→ Activity
From the line that includes "left hip: (111, 186, 2)" down to the final line of the data below, copy every line exactly and leave the rest out.

→ Provided data
● ● ● ● ●

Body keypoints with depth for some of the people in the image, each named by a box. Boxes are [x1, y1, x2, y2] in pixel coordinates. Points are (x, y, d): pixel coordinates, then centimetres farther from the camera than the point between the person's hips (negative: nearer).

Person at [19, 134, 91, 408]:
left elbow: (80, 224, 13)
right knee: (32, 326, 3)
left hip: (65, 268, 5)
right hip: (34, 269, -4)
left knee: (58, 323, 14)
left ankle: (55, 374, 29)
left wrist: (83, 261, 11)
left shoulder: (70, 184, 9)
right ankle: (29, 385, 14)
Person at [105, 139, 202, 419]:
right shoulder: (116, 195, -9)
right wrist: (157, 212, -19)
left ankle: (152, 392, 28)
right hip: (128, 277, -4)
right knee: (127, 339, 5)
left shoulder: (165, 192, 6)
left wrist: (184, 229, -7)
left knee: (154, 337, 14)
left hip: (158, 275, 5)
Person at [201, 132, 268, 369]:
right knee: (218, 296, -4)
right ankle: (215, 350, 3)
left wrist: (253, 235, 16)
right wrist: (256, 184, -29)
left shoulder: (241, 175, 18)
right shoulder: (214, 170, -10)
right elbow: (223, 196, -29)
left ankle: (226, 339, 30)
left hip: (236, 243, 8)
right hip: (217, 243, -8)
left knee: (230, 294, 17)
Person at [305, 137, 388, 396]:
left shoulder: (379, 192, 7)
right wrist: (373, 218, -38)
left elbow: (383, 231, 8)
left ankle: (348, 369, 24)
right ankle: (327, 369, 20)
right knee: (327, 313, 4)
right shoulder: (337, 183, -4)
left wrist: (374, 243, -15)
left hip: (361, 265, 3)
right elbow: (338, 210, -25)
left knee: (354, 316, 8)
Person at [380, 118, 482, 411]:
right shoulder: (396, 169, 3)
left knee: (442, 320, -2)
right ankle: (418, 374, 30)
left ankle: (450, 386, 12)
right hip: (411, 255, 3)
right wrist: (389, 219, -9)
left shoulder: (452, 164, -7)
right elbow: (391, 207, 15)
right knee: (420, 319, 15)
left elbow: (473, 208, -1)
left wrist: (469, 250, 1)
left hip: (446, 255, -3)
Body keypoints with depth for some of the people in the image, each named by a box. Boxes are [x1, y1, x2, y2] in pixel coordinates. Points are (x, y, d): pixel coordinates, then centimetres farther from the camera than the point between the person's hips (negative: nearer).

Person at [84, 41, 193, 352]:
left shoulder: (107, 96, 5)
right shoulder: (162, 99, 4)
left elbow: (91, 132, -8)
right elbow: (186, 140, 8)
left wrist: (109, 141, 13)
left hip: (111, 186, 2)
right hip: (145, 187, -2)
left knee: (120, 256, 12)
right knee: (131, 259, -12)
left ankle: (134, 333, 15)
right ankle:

● ● ● ● ●

→ Worked solution
left hip: (111, 186, 2)
right hip: (145, 187, -2)
left knee: (120, 256, 12)
right knee: (131, 259, -12)
left ankle: (134, 333, 15)
right ankle:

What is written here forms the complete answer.